## REQUIREMENT
Copy out the lines of the listing from the one containing "отпели в Белграде" onward, through the last, without altering any.

**** MATERIAL FOR THIS TASK ****

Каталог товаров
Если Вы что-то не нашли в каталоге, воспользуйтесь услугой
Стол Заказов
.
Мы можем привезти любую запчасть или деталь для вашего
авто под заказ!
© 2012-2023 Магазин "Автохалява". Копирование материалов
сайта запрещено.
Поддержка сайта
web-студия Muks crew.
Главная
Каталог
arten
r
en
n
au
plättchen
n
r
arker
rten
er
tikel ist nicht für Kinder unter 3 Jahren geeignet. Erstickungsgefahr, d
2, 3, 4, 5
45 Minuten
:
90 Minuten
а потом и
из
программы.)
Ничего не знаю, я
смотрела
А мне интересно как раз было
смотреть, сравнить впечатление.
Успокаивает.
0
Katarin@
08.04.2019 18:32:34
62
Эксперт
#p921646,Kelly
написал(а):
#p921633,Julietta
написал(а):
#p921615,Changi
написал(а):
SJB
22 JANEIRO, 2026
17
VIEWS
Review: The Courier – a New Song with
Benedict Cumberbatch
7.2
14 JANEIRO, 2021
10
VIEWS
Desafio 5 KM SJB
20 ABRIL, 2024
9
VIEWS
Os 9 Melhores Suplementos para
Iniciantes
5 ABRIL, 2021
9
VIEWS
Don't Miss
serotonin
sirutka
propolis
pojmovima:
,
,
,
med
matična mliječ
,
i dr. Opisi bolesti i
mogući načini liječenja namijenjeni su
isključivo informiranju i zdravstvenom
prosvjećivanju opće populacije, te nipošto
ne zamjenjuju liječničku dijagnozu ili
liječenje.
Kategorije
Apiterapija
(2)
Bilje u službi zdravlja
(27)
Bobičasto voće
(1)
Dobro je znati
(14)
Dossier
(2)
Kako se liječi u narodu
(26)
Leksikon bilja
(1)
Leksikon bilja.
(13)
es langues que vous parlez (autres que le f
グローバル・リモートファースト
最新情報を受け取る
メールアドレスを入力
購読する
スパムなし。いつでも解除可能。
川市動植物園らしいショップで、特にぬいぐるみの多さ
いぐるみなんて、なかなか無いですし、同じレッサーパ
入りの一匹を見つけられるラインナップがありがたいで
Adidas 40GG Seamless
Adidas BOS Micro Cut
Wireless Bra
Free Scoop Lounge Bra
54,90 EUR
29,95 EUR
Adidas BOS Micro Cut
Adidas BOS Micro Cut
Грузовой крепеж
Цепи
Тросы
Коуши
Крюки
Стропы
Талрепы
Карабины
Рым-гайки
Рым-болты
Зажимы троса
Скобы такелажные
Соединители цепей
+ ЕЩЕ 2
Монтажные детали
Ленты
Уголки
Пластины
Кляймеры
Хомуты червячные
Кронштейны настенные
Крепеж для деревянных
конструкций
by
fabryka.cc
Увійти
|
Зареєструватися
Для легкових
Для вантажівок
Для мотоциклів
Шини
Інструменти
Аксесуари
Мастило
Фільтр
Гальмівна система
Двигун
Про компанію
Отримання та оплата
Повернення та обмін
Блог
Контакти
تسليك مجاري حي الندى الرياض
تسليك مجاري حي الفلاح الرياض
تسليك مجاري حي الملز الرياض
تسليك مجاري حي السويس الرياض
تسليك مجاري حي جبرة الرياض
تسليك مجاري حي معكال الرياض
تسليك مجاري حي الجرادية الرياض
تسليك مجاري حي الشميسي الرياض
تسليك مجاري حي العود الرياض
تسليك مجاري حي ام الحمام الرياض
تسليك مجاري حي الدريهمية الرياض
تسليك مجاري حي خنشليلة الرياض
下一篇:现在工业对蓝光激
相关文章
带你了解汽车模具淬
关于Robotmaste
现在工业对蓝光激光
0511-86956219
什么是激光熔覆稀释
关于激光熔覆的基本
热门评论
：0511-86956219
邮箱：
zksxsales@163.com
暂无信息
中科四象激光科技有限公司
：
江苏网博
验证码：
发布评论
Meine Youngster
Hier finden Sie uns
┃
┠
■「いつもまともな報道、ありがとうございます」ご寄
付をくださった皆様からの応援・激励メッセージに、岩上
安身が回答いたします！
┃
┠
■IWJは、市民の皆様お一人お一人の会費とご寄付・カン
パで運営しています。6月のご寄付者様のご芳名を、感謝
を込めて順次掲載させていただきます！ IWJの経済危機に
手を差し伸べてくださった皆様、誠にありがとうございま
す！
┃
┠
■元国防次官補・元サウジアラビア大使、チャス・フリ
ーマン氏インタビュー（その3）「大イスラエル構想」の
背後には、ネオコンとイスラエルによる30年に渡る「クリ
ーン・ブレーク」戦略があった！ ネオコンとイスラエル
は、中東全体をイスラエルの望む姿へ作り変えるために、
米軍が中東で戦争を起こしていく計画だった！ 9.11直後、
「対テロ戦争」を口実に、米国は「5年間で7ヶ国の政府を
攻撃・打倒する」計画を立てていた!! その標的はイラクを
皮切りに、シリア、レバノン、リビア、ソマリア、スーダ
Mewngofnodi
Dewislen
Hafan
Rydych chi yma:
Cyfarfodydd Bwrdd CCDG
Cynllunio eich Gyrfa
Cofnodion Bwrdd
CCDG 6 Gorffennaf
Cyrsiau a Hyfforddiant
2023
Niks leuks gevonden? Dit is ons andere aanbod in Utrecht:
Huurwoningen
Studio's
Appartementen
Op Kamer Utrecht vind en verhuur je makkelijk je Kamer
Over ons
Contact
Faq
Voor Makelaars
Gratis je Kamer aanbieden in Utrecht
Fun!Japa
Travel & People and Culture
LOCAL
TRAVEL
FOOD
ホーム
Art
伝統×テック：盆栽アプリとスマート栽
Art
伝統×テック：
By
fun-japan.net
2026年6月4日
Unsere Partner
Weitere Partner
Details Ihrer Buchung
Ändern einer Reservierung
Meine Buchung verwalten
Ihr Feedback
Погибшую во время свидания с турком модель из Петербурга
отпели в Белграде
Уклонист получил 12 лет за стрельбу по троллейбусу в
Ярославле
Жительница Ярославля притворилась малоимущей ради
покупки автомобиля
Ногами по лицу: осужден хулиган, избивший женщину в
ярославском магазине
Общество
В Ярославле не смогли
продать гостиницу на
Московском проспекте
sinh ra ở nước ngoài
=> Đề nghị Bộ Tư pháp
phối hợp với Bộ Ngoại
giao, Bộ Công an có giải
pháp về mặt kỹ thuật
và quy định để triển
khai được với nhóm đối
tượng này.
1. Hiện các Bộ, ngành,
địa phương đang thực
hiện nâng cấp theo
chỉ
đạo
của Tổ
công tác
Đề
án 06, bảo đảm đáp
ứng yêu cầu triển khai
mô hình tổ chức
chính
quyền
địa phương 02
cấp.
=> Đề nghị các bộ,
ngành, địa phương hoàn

****

## WRITTEN SOLUTION
отпели в Белграде
Уклонист получил 12 лет за стрельбу по троллейбусу в
Ярославле
Жительница Ярославля притворилась малоимущей ради
покупки автомобиля
Ногами по лицу: осужден хулиган, избивший женщину в
ярославском магазине
Общество
В Ярославле не смогли
продать гостиницу на
Московском проспекте
sinh ra ở nước ngoài
=> Đề nghị Bộ Tư pháp
phối hợp với Bộ Ngoại
giao, Bộ Công an có giải
pháp về mặt kỹ thuật
và quy định để triển
khai được với nhóm đối
tượng này.
1. Hiện các Bộ, ngành,
địa phương đang thực
hiện nâng cấp theo
chỉ
đạo
của Tổ
công tác
Đề
án 06, bảo đảm đáp
ứng yêu cầu triển khai
mô hình tổ chức
chính
quyền
địa phương 02
cấp.
=> Đề nghị các bộ,
ngành, địa phương hoàn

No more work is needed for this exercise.